Data supplied ->
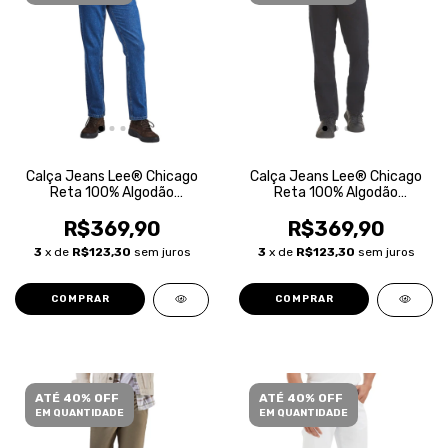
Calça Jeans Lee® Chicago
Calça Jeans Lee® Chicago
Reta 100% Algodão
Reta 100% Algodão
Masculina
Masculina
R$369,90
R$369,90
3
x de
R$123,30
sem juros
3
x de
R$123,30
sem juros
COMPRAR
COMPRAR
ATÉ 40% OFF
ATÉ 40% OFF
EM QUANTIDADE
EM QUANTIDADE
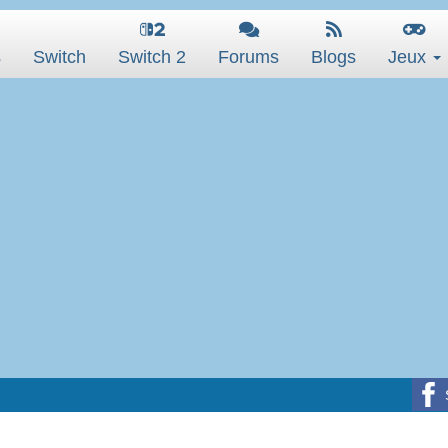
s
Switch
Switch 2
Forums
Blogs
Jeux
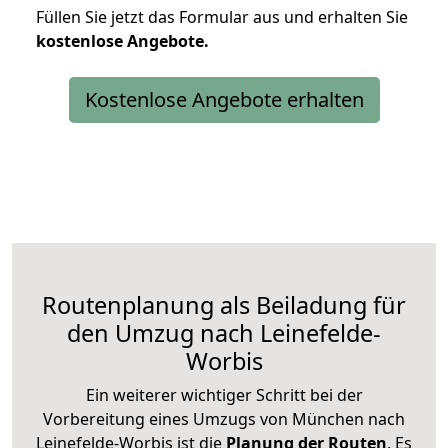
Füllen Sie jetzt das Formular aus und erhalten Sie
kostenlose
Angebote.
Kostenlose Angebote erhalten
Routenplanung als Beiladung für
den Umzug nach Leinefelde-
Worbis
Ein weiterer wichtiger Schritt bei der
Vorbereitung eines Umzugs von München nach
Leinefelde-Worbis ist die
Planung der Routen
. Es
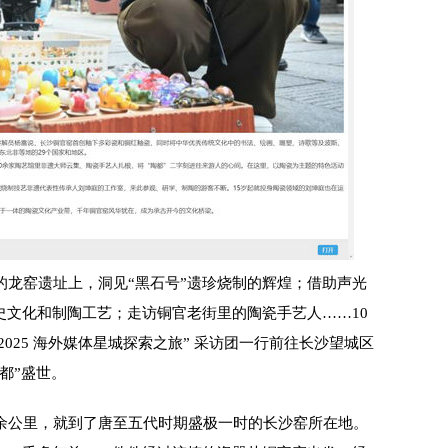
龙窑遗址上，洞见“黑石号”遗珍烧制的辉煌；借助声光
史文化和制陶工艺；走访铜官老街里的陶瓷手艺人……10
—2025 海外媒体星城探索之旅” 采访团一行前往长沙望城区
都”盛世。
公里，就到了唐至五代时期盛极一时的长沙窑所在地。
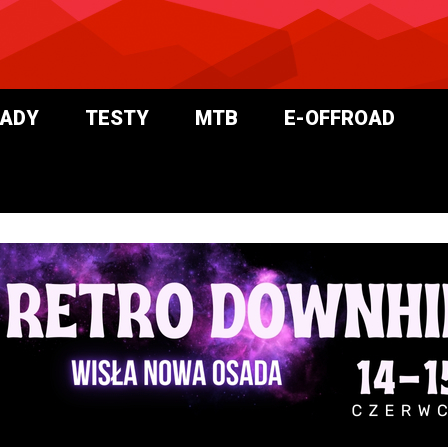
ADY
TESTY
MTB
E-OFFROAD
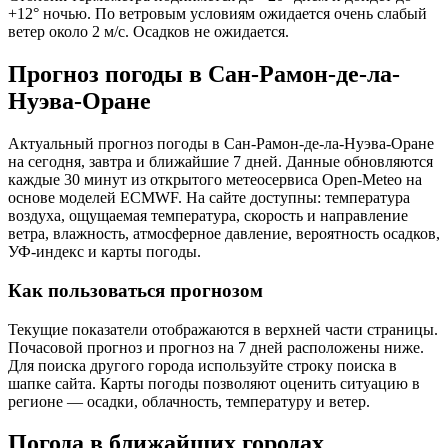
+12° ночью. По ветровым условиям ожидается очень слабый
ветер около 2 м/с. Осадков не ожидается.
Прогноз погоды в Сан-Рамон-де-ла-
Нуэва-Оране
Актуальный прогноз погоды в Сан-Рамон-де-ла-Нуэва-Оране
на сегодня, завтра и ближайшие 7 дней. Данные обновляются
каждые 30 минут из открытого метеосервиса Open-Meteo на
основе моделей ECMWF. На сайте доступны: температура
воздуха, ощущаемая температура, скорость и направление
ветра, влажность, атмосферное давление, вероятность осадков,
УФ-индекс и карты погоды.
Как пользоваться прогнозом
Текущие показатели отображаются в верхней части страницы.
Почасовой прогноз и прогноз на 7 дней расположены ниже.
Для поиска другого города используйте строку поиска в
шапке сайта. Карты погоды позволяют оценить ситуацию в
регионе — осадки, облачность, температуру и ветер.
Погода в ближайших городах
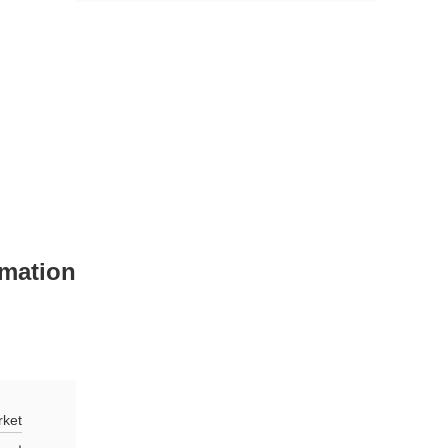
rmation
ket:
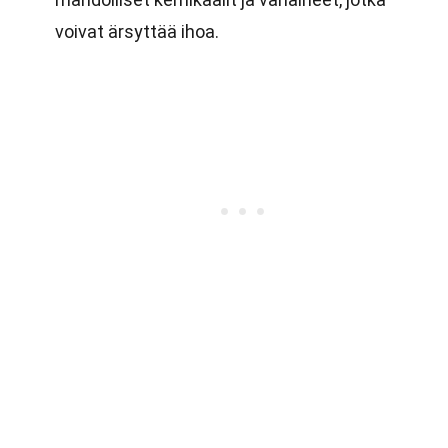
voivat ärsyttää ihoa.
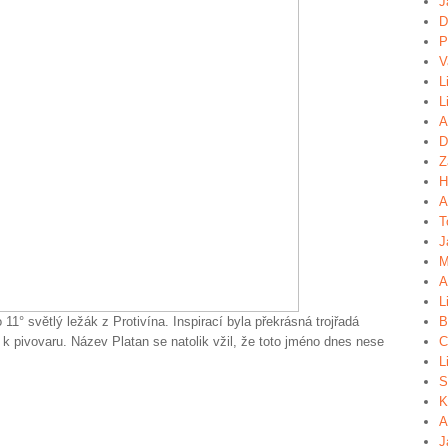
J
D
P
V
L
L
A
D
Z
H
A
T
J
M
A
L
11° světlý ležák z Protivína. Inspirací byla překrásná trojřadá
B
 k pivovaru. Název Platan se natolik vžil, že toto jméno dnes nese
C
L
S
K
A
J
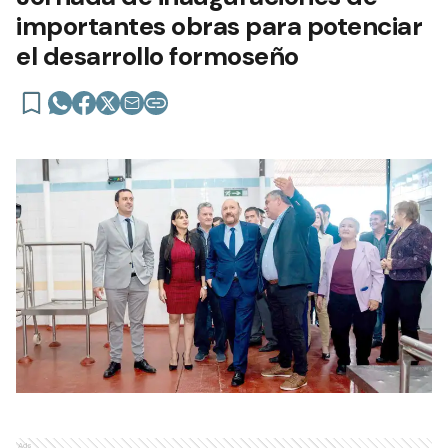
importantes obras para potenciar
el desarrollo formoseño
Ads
==
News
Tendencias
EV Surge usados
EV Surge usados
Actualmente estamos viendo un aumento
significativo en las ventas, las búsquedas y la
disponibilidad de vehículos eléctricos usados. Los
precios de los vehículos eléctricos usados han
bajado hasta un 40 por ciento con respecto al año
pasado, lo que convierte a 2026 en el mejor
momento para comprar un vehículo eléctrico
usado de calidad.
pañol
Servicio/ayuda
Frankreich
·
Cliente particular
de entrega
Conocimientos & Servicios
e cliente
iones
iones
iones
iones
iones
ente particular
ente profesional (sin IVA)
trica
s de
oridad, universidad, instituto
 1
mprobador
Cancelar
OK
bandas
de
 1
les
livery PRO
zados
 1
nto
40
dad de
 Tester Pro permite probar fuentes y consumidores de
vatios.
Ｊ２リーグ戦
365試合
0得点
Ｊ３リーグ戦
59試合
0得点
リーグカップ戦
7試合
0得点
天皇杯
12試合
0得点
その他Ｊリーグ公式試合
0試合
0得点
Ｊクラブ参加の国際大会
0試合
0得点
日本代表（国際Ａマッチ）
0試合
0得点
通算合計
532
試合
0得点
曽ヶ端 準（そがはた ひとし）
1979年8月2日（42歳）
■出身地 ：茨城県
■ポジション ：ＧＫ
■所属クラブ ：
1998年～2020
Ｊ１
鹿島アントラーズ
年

Exercise ->
Could you report how many lines of the listing above hold "usados"? Only the number is needed.

Response box ->
4